***** Texto para analizar

Goles: 0-1, m.12: Carlos Bueno. 0-2, m.50: Carlos Bueno. 0-3, m.60: Carlos Bueno. 1-3, m.83: Ogbeche .

Árbitro: Lesma López (colegio madrileño). Amarillas a Cristian, Jaume Costa y López Silva por el Cádiz; a Carlos Bueno, Diego Rivas y Aranburu.


- Crónica EFE.
- Crónica web Real Sociedad.
- Acta RFEF.

02/06/10

En caliente, por Diego Carasusán*

Dos generaciones

Cuando mis amigos, compañeros de curro y demás conocidos me preguntan si este año subirá por fin la Real, yo les contesto con un rotundo NO. “¡Pero si lo tienen a huevo!”, me suelen decir, y yo no puedo responderles lo contrario. Tienen razón. Lo tenemos a huevo. Pero precisamente por eso, algo dentro de mí hace ser pesimista, cuando, curiosamente, a lo largo de toda la temporada he tenido fe ciega en las posibilidades de ascenso de este equipo.

El motivo de este cambio de actitud es el hecho de que he visto fracasar tantas veces a este club que, aunque nos quedara un solo punto para subir a Primera, seguiría pensando que algo ocurrirá para que todo se tuerza.

Yo vi en directo cómo Kovacevic fallaba un penalti en el último minuto frente al Depor que nos podía haber clasificado para la Champions a finales de la década de los 90.

**********

### Sobre este ejercicio:
Transcribe sin cambios el pasaje del texto para analizar que comienza con "Cuando mis amigos, compañeros" y sigue hasta "todo se tuerza.", ambos incluidos.

***** Datos proporcionados

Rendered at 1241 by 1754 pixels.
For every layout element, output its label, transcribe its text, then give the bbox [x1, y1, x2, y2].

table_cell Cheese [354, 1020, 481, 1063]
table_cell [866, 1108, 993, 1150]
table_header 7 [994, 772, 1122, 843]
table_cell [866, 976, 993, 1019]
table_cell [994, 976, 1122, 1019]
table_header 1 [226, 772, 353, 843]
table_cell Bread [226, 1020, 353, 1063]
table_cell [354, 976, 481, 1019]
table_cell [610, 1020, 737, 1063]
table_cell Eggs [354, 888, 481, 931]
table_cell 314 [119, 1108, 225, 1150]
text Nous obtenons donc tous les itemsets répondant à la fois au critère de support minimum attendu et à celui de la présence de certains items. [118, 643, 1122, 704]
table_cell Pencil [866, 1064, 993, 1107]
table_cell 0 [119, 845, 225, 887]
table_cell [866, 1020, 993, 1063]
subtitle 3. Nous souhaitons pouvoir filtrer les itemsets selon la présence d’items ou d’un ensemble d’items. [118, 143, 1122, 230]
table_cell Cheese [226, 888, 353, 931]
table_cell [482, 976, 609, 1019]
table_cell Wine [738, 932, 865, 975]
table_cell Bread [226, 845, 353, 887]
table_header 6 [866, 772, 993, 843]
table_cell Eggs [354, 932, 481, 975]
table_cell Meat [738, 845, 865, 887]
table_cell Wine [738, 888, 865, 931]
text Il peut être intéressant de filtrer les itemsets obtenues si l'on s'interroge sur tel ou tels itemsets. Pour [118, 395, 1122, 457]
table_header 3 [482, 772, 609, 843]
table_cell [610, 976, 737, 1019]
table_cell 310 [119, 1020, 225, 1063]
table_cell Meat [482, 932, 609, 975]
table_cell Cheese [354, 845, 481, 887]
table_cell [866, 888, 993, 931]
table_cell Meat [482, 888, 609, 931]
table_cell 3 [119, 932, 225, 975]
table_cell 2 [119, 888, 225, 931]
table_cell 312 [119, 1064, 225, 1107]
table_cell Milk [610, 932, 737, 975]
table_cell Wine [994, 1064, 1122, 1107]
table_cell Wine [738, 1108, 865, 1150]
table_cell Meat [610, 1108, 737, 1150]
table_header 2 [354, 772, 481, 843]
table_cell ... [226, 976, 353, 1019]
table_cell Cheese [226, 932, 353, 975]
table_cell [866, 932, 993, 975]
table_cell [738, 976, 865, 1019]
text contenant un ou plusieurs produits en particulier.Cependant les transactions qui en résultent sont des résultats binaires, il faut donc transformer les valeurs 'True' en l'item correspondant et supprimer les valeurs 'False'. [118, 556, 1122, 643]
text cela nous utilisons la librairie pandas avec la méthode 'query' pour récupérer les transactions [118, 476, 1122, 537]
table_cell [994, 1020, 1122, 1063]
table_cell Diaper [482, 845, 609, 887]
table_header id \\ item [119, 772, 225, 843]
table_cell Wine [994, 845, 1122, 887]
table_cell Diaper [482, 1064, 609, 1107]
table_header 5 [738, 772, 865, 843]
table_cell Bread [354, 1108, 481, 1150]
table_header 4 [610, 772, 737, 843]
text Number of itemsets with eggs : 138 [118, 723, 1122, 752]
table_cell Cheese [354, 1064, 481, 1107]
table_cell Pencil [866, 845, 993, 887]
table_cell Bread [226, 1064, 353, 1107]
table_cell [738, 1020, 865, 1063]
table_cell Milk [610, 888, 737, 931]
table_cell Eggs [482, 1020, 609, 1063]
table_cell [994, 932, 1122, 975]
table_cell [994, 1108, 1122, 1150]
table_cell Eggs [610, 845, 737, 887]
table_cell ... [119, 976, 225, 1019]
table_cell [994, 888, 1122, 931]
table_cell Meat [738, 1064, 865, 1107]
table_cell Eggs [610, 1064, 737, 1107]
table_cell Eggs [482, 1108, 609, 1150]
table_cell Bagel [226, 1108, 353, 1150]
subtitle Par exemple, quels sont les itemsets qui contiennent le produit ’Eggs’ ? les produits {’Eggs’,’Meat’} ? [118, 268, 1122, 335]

**********

### Solución del ejercicio:
Cuando mis amigos, compañeros de curro y demás conocidos me preguntan si este año subirá por fin la Real, yo les contesto con un rotundo NO. “¡Pero si lo tienen a huevo!”, me suelen decir, y yo no puedo responderles lo contrario. Tienen razón. Lo tenemos a huevo. Pero precisamente por eso, algo dentro de mí hace ser pesimista, cuando, curiosamente, a lo largo de toda la temporada he tenido fe ciega en las posibilidades de ascenso de este equipo.

El motivo de este cambio de actitud es el hecho de que he visto fracasar tantas veces a este club que, aunque nos quedara un solo punto para subir a Primera, seguiría pensando que algo ocurrirá para que todo se tuerza.